ANDY McNAB NIGHT - What a great talk.
The Portsmouth Hub in England arranged a fantastic evening on the 27th of October 2016, with a talk by Andy McNab, not his real name, who served as a trooper with the SAS. He proudly told us that he was the 38th bestselling author in the UK, ever, and gave the audience a brief history of his life.
I met him before hand and it was obvious that his attitude was down-to-earth and positive. He also signed my copy of his book, Crossfire.
Andy McNab has written an amazing 46 books - 24 fiction, 6 non-fiction and 16 for young adults. I asked him whether he has a set plan when he writes. No, he says, before saying that he starts in January, aims to knock out 80k-90k words by Easter, and then it's over to his publisher for publication in June. As he explains - I write a prologue, a three act book, and end with a short epilogue, and bugger off before anyone gets bored.
What do you get when a baby boy is dropped off in a Harrods shopping bag on the steps of Guys Hospital in London, is adopted, allowed to do whatever he wants, turns to burglary, sent to borstal, and ends up in the army?
Perfect infantry material.
He recalled the day his life changed when an officer in the Royal Green Jackets spoke to all the new recruits.
“Those in the school next door, think you lot are ignorant. They’re right. They also think you’re stupid, they’re wrong. You’re only ignorant because no one has taught you. That changes today.”

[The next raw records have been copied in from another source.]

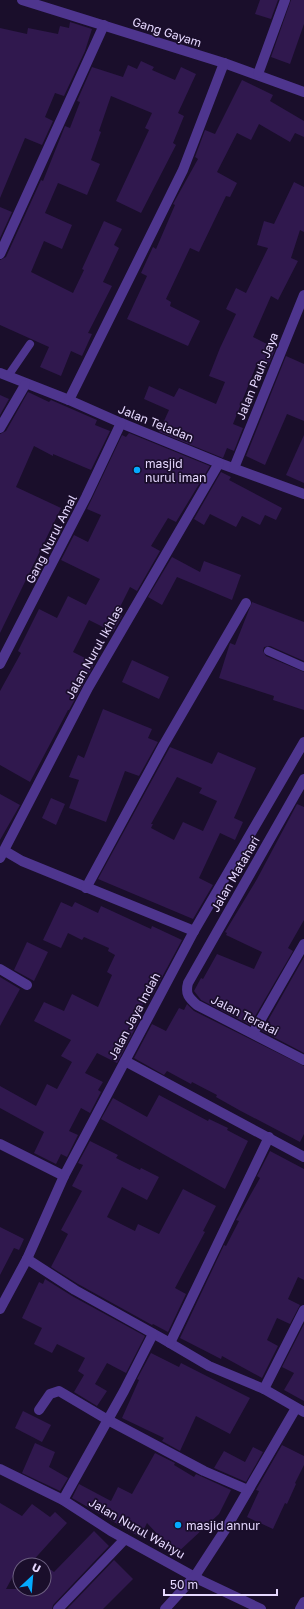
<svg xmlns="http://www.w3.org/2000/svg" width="304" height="1609" font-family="'Golos Text',sans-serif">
<rect width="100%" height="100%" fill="#1a0e2b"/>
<g fill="#30184e" fill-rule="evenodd">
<path d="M260,0H278L271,19L255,14Z"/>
<path d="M291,0H304V24L290,64L271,57Z"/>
<path d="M70,22L92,29L85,51L64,96L55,93L45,117L53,121L42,145L25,138L0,198V28L27,34L28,28L58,34L60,26L69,28Z"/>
<path d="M141,61L154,67L152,70L175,80L181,67L196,74L178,113L184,116L173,143L176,145L141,213L116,201L149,130L145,128L152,113L111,96L99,131L101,132L91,160L100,164L87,195L58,183L45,213L72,225L62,249L44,241L31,272L73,293L84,270L82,269L104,221L122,229L114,245L119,248L103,282L112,286L88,333L92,334L82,356L71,351L61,376L40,367L49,347L0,325V260L6,257L41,180L43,181L65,126L70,128L80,102L77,101L92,67L123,77L128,65L137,69Z"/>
<path d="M242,80L273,95L270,101L304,121V137L295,133L290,142L259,124L251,140L237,133L217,172L237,183L230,197L226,196L199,252L190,248L166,299L171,302L170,306L200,321L188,346L127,319L147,276L141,273L153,247L156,249L175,205L173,204L198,159L195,157L205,130L215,134Z"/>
<path d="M294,182L304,187V232L300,230L291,258L298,261L278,300L271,296L253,337L275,348V350L268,366L258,361L233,424L243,428L234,451L227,448L223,458L159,432L169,410L144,399L149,386L174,397L179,388L216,404L225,382L209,376L220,348L236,314L226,309L236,288L246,293L268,248L257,245L264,221L274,224Z"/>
<path d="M0,207L12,212L0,238Z"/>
<path d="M286,356L304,364V421L287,414L265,465L246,456Z"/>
<path d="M28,392L49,402L51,400L97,420L95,425L110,431L91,470L53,454V456L34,446L16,487L61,508L0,633V434L6,431Z"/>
<path d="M0,395L9,399L0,415Z"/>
<path d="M129,433L210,466L176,522L168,518L151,546L160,551L137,591L130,587L117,613L122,616L113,632L89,620L73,652L95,663L69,710H68L30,782L0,765V691L21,653L18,651L39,609L57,618L68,596L86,605L100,579L61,560L74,535L88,542L101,515L87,509L122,435L126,437Z"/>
<path d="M304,435V483L286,475Z"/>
<path d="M221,472L231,477L229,480L282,508L276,520L265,515L260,525L242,516L236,527L210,514L204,525L194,519Z"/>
<path d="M172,557L200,572L204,561L241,575L232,600L177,577L162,605L148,597Z"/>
<path d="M252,602L304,622V661L270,646L264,647L263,651L266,656L304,672V710L273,700L274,696L219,678L230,643L235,645Z"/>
<path d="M132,660L169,677L159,699L122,682Z"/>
<path d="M103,709L152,729L148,738L158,742L139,776L125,771L106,822L69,808L79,780L69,777L78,755L84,758Z"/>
<path d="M170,747L212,764L218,752L256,768L234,818L243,822L235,840L220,833L199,878L213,885L193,919L98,879ZM177,777L202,788L199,793L217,801L203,831L183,822L174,840L151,828L153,824H151Z"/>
<path d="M0,794L20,805L0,840Z"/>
<path d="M51,798L65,804L56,825L42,818Z"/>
<path d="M297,804L304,807V920L288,948L293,951L250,1025L201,1000L194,991L201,978L203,979L217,954L254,969L262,952L226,935L227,933L225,932L257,879Z"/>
<path d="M61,902L72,907L75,902L98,913L101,906L151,929L152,926L182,940L153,994L148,992L138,1016L141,1017L117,1063L97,1053L85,1073L103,1082L98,1090L101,1092L90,1113L81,1108L69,1131L78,1135L67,1157L61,1154L56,1164L34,1153L44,1132L0,1108V1086L36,1106L47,1084L57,1089L72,1062L61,1056L71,1040L34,1021L44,1002L64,1011L72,994L98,1007L112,975L107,972L115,955L108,951L109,948L84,937L82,940L68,933L61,948L43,940Z"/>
<path d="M27,942L48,952L34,981L14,970Z"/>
<path d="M304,957V1053L262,1031Z"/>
<path d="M0,977L20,989L0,1026Z"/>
<path d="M187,1004L194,1011L304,1066V1134L300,1142L239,1110L216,1097L217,1095L192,1082L191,1084L167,1071L164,1075L134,1058L152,1024L166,1031L179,1008L184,1010Z"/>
<path d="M159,1095L208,1121L209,1119L228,1128L227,1130L248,1141L225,1189L101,1119L113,1098L147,1117Z"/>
<path d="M90,1141L118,1155L116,1158L140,1170L141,1168L159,1177L147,1200L122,1187L107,1217L135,1231L138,1224L159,1234L183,1189L216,1206L203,1231L205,1232L175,1288L186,1294L168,1332L153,1324L152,1325L78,1284L51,1267L68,1234L61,1230L82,1191L72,1186L83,1165L78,1163Z"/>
<path d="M270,1151L304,1169V1280L298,1277L288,1299L300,1305L290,1324L277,1318L267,1340L278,1346L262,1378L222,1356L221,1359L180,1338L224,1245L226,1246L239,1221L236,1220L238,1217L260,1178L257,1176Z"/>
<path d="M0,1227L24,1239L19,1250L14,1248L0,1275Z"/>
<path d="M45,1279L72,1296L145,1336L126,1373L107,1363L95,1384L107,1391L97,1406L74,1392L84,1375L78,1371L85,1358L57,1344L52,1353L34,1344L42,1328L22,1318L39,1282L43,1284Z"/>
<path d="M304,1324V1401L284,1390L294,1373L282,1367Z"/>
<path d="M151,1353L179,1367L181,1363L250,1398L230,1434L196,1416L180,1451L162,1441L164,1438L122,1418L139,1380L137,1379Z"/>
<path d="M23,1411L51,1425L42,1442L15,1428Z"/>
<path d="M35,1443L55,1452L49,1467L68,1478L60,1491L22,1473Z"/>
<path d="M282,1445L304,1456V1465L295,1483L296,1484L287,1504L285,1503L273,1529L247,1517L259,1491L256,1490Z"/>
<path d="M253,1447L263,1452L246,1482L214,1468L224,1451L245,1462Z"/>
<path d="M155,1453L175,1463L174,1465L194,1477L196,1474L231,1490L219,1514L176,1554L147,1523L140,1537L72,1498L79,1484L111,1501L118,1487L132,1494Z"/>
<path d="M0,1503L22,1516L32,1504L50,1517L55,1512L67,1523L29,1565H19L6,1589H44V1565L54,1572L94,1531L109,1546L53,1605L52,1609H0Z"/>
<path d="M114,1560L133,1579L103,1609H67Z"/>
</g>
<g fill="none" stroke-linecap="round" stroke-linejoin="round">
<g stroke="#4e358e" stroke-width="8">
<path d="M8,376L30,344"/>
<path d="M268,651L304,667"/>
</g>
<g stroke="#4e358e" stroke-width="10">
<path d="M22,0L224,63L304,92"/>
<path d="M258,74L285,0"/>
<path d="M0,254L104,25"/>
<path d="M0,373L69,400L121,423L219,463L304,494"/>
<path d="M69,400L183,170L224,63"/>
<path d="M0,428L25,385"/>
<path d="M234,468L304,295"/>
<path d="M0,664L86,497L121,423"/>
<path d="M304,779L188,983C185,994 189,998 197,1005L304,1060"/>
<path d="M5,851L22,861L194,931"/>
<path d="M0,858L88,688L219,463"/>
<path d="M86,888L163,746L246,603"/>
<path d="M0,969L27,985"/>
<path d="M253,1033L304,944"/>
<path d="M125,1061L304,1157"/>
<path d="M0,1144L64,1176"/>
<path d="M27,1259L75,1290L163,1339L209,1366L264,1389L304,1412"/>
<path d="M0,1309L27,1259L64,1176L194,931L304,742"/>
<path d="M170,1343L269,1137"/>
<path d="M264,1389L304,1310"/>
<path d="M39,1410L50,1394L59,1391L108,1420L204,1471L248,1490"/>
<path d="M0,1469L63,1500L111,1531L200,1580L261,1609"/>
<path d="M63,1500L124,1391L153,1334"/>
<path d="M58,1609L125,1539"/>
<path d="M165,1609L195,1576L225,1530L296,1408"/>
<path d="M300,1609L304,1602"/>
</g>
</g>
<g fill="#04aaff" stroke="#1a0e2b" stroke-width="1.5">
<circle cx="137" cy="470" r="4"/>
<circle cx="178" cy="1525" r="4"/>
</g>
<g text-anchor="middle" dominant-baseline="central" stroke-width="3.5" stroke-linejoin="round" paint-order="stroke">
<g font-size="12" fill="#e6d8ff" stroke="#1a0e2b">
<text transform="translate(167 32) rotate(18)">Gang Gayam</text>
<text transform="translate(257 376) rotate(-68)">Jalan Pauh Jaya</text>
<text transform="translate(156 423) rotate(22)">Jalan Teladan</text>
<text transform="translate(51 539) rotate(-63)">Gang Nurul Amal</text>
<text transform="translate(94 652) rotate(-61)">Jalan Nurul Ikhlas</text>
<text transform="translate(235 874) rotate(-60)">Jalan Matahari</text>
<text transform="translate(245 1015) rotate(27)">Jalan Teratai</text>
<text transform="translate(134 1016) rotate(-62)">Jalan Jaya Indah</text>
<text transform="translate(137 1528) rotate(30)">Jalan Nurul Wahyu</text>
</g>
<g font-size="12" fill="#e6d8ff" stroke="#1a0e2b" text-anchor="start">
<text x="145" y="463">masjid<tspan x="145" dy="14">nurul iman</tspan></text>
<text x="186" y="1525">masjid annur</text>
</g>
</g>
<g transform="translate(32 1577) rotate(26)"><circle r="19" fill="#1a0e2b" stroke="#6c5f80"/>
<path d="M0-3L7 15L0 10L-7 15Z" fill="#04aaff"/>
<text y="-6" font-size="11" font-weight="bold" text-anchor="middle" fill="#e6d8ff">U</text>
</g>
<path d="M164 1589v6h113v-6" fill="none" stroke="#e6d8ff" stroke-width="2"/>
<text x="170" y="1589" font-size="12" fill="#e6d8ff" stroke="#1a0e2b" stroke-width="3" paint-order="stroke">50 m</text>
</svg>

As Andy told us, he loved page 3 of the Sun newspaper, for he didn’t need to read to see the pictures of the semi-naked models. As words meant nothing, he invented his own. He recalled the time that he sat up in bed after reading his first Janet and John book and shouted. “I can read.” He grinned as her remembered the officer telling him that’s exactly what would happen some months previously.
I loved the description of the 3 pieces of toilet paper per recruit order. He was told to use, one up – one down – and one to shine your bum.
Over the next few years he served several tours in Ireland, winning the Military Medal (he later won the Distinguished Service Medal as well) before wanting a new challenge.
And here Andy destroyed the myth about the special application to join the SAS. “You fill in a simple form and send it off. In due course you get a simple reply. Turn up at this time at this place and you will then be judged on whether you can pass selection.” He failed the first time but nailed the second attempt, and became a member of the Air Assault Group, B Squadron, where he served for nine years.
He worked in drug operations, counter terrorism and undercover work in many parts of the globe, as well as becoming an army instructor.
Yet Andy McNab really came into the public eye after his exploits in the 1st Iraqi war.
Bravo Two Zero was the call sign for an SAS patrol deployed into the deserts of Iraq, in January 1991. They were there to set up an observation post to check the MSR - main supply route - from Bagdad to the North West, as well as cutting a communications line. Destroying mobile rocket -launchers was also in their brief, but finding them would be next to impossible as their designated area was about 160 miles.
In the eight man team of Bravo 2 Zero, three died, one escaped and the others, including Andy were finally released, yet all suffered many injuries. He glosses over the details of his incarceration, and who would blame him due to the horrendous torture the team had to endure.
Andy jumped at the chance to turn his experiences into a book.
Bravo Two Zero was his first book, and as he put it, “They asked me to write my account, and I said, why not?” This is a feature of Andy McNab’s thoughts. “If they ask me to write another book, I’d be stupid to say no, so I respond with, why not?”
Needing to pay off his mortgage, Andy decided to take a good pay off, and to once more fight drug gangs in Colombia, but the book offer changed his mind, it was less dangerous.
Since then he has travelled extensively, either giving technical advice on movie sets like HEAT, assistance to film crews in hostile environments, or being part of a team that walked to the south pole not that long ago. His next plans include climbing a mountain in the Arctic Circle apparently.
He is continuing to write books and told us that he had just signed up for another three year deal. Clearly he is one man that cannot sit still for too long.
Near the end of his talk he spoke about psychopaths in general before taking us on a trip inside his head. He used the following as an example of how his own mind works.
“If I have a secretary and she tells me that her cat has died, I don’t care. It means nothing to me. However my mind tells me to do something, like buy her some chocolates, because I know she’s upset, but as for the cat, I don’t care.”
Andy describes this as cold empathy. His brain has been scanned apparently, and this confirms the emotion, or lack of it. I thought about this and came to a conclusion. If you are working in an environment where death is a possibility every day, then surely you begin to distance yourself from nice thoughts, for you concentrate solely on personal survival. You become immune to all the blood and gore and do the job in hand.
That’s my view, yours may be different.
But I know one thing, with people like Andy McNab around, I’ll feel safer in any future crisis.